RECORDS ::

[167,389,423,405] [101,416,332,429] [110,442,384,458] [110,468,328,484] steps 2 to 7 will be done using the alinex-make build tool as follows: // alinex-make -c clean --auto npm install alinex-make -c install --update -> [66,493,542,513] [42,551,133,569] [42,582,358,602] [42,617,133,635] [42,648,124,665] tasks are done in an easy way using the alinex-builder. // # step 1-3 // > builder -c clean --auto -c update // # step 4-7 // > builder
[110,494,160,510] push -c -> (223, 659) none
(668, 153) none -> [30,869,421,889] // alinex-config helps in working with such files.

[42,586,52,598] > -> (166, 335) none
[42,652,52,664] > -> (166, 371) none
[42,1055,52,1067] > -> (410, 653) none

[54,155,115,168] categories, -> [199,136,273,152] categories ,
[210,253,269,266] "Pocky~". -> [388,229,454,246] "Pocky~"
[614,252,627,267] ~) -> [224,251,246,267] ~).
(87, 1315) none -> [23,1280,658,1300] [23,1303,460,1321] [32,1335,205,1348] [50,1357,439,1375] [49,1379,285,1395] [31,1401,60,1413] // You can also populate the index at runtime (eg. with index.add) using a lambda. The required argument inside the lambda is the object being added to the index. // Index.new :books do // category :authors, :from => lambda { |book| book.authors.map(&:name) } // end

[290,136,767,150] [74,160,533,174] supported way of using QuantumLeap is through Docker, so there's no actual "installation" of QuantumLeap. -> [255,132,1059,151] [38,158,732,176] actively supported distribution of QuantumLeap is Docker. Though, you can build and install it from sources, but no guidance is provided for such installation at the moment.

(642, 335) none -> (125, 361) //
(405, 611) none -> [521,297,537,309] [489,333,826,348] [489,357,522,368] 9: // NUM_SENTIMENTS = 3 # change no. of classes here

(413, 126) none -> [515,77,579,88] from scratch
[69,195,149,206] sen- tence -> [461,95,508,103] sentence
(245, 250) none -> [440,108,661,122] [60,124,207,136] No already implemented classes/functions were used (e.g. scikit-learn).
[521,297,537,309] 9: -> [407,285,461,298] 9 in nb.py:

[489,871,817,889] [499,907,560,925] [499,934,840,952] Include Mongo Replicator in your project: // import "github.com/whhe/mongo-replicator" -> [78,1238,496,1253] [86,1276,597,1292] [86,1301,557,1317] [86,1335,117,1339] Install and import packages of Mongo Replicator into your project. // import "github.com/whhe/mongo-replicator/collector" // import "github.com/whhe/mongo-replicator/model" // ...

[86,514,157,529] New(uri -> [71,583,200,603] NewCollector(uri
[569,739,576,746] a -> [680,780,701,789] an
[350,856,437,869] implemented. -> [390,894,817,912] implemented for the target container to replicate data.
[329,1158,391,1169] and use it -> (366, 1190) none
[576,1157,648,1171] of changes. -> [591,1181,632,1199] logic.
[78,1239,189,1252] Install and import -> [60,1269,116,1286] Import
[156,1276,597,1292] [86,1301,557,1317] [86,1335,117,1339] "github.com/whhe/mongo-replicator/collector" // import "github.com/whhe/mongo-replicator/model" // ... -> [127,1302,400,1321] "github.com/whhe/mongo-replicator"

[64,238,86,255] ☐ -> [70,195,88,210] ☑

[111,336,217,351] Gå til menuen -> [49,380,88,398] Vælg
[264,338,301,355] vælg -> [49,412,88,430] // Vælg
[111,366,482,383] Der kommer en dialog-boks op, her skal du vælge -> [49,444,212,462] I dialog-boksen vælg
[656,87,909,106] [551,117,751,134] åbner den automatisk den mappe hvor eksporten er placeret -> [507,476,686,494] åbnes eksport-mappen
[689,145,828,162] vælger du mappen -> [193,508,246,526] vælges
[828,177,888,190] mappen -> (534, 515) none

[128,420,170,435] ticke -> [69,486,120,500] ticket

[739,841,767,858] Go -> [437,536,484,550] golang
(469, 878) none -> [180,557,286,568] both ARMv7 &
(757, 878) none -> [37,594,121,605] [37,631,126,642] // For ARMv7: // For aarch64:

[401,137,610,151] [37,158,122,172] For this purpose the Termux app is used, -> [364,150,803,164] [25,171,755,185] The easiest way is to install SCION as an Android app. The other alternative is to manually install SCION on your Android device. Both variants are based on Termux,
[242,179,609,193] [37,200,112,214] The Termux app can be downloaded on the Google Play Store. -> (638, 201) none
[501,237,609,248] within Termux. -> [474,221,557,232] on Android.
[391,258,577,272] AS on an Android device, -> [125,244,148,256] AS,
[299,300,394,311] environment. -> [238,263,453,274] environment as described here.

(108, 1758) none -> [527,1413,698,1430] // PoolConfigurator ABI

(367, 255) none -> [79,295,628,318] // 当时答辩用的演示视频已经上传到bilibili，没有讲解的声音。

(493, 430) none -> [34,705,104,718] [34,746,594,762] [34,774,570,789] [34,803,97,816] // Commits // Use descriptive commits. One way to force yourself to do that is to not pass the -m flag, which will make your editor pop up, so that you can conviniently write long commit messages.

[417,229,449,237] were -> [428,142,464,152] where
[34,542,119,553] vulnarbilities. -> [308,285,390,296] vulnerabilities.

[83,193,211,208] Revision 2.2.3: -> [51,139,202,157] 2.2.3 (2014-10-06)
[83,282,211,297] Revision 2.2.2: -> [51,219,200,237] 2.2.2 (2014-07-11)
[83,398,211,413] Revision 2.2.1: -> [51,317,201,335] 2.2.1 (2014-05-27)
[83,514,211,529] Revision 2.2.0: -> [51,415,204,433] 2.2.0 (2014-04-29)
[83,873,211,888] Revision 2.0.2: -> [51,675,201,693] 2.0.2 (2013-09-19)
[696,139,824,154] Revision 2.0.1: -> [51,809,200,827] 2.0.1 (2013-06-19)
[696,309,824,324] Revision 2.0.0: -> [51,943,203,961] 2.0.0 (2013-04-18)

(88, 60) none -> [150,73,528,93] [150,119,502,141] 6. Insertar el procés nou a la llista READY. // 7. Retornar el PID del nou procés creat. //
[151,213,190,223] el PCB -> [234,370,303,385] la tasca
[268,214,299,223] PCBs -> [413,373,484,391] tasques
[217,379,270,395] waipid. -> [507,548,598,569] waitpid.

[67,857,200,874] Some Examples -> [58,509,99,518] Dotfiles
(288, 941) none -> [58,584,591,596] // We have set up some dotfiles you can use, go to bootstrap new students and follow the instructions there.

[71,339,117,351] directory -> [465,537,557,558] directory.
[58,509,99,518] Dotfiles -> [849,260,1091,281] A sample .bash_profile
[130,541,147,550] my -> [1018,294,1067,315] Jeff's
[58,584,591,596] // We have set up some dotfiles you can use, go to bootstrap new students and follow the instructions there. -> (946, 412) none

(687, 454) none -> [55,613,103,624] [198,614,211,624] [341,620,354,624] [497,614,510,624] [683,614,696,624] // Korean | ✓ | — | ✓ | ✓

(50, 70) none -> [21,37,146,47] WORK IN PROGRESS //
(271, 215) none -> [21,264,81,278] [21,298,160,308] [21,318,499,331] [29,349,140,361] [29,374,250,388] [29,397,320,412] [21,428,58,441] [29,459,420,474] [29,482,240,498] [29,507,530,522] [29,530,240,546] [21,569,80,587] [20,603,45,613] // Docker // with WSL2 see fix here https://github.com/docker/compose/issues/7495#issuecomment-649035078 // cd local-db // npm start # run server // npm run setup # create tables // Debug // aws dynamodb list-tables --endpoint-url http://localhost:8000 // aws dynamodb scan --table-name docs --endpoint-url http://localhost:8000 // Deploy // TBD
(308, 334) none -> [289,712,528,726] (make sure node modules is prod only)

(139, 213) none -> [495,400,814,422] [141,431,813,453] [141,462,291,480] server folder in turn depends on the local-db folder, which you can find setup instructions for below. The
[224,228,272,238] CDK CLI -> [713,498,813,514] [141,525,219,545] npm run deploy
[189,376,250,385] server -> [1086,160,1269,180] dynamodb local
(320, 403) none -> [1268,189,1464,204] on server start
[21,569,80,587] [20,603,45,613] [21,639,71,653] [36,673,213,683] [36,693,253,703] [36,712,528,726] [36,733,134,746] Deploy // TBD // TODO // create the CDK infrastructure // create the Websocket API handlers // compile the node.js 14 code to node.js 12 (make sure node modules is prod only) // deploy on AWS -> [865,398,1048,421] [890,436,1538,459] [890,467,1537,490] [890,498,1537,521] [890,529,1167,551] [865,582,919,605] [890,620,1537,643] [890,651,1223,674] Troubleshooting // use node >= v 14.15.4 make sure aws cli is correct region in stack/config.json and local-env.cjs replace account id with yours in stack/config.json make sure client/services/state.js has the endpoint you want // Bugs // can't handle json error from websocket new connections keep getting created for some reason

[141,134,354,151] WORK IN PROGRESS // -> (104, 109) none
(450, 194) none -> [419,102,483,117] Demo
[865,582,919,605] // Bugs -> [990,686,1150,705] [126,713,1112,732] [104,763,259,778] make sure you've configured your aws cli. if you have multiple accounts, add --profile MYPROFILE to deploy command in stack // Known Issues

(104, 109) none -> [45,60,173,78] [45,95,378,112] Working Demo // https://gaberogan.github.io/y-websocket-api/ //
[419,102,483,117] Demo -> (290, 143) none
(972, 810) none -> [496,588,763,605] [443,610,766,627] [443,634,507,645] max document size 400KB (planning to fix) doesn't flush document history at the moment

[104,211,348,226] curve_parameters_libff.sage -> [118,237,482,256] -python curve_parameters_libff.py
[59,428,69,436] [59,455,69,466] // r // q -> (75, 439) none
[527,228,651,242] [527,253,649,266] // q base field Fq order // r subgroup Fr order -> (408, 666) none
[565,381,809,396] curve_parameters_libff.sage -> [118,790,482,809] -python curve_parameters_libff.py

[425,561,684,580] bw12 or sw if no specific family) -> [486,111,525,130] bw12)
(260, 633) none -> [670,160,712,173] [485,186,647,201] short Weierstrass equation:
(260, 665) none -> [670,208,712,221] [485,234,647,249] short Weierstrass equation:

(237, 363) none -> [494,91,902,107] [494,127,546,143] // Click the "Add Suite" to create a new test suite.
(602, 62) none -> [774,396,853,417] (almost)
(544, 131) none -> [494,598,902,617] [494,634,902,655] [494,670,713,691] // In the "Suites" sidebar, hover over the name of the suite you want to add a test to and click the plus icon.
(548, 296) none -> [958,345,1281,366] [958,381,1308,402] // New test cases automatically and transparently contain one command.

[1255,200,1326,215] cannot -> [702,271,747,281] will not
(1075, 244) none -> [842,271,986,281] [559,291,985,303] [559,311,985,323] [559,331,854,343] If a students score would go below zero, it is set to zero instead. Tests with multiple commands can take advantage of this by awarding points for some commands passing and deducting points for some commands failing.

EXERCISE GOAL ::
Return the lines of the records that include the string "name".

REPLY TO THE EXERCISE ::
(87, 1315) none -> [23,1280,658,1300] [23,1303,460,1321] [32,1335,205,1348] [50,1357,439,1375] [49,1379,285,1395] [31,1401,60,1413] // You can also populate the index at runtime (eg. with index.add) using a lambda. The required argument inside the lambda is the object being added to the index. // Index.new :books do // category :authors, :from => lambda { |book| book.authors.map(&:name) } // end
(271, 215) none -> [21,264,81,278] [21,298,160,308] [21,318,499,331] [29,349,140,361] [29,374,250,388] [29,397,320,412] [21,428,58,441] [29,459,420,474] [29,482,240,498] [29,507,530,522] [29,530,240,546] [21,569,80,587] [20,603,45,613] // Docker // with WSL2 see fix here https://github.com/docker/compose/issues/7495#issuecomment-649035078 // cd local-db // npm start # run server // npm run setup # create tables // Debug // aws dynamodb list-tables --endpoint-url http://localhost:8000 // aws dynamodb scan --table-name docs --endpoint-url http://localhost:8000 // Deploy // TBD
(544, 131) none -> [494,598,902,617] [494,634,902,655] [494,670,713,691] // In the "Suites" sidebar, hover over the name of the suite you want to add a test to and click the plus icon.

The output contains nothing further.